How to complete this task
Rename "kebuk" to "bilik" in the records from the line with "Ketuhar Pengeringan Makmal" up to and including the line with "Sjöhistoriska", and change nothing else. Give back only those lines, without the pictures.

(Transcribed page contents)
=======

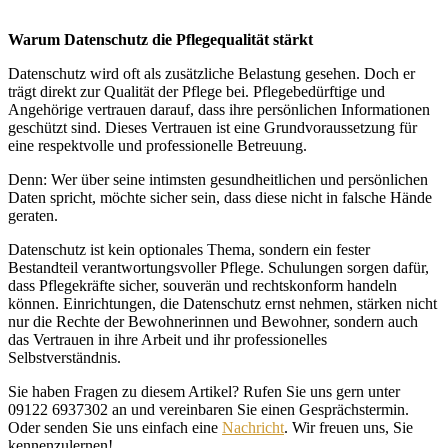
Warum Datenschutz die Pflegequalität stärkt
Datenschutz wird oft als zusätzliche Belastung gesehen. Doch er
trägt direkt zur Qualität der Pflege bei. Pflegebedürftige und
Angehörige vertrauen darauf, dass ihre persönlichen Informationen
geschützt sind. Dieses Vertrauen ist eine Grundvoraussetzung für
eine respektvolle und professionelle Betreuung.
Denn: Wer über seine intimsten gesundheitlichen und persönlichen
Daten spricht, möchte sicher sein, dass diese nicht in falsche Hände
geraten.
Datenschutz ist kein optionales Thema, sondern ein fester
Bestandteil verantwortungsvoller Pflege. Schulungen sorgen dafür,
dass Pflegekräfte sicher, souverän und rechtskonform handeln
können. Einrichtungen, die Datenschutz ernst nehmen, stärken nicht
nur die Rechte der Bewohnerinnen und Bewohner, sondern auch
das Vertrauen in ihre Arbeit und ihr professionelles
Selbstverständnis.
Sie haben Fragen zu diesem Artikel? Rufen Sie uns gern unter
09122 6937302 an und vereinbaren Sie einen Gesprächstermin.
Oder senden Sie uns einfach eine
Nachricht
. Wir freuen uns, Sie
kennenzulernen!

=======

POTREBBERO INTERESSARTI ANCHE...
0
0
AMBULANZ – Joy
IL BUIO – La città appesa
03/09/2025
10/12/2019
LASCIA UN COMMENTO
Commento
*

=======

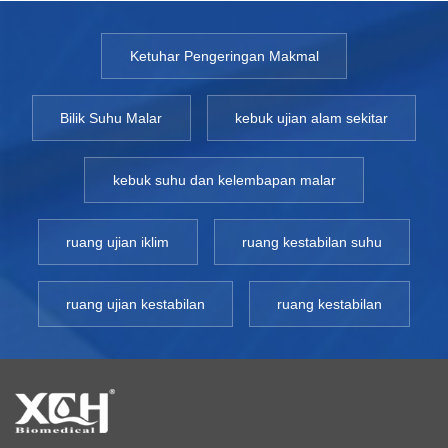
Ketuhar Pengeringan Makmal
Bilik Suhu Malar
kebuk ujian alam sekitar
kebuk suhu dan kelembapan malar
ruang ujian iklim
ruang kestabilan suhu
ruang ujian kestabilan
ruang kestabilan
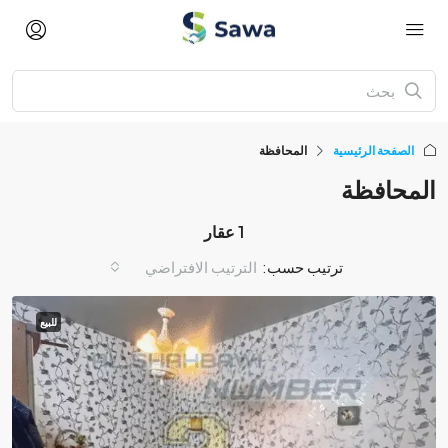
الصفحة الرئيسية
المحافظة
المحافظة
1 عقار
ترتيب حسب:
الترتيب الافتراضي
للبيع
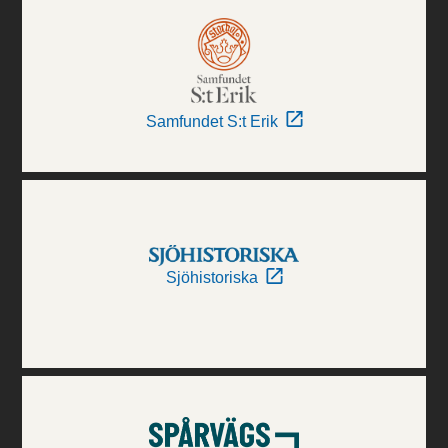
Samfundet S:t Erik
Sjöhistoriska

=======

Response area
Ketuhar Pengeringan Makmal
Bilik Suhu Malar
bilik ujian alam sekitar
bilik suhu dan kelembapan malar
ruang ujian iklim
ruang kestabilan suhu
ruang ujian kestabilan
ruang kestabilan
الصفحة الرئيسية
المحافظة
المحافظة
1 عقار
ترتيب حسب:
الترتيب الافتراضي
للبيع
Samfundet S:t Erik
Sjöhistoriska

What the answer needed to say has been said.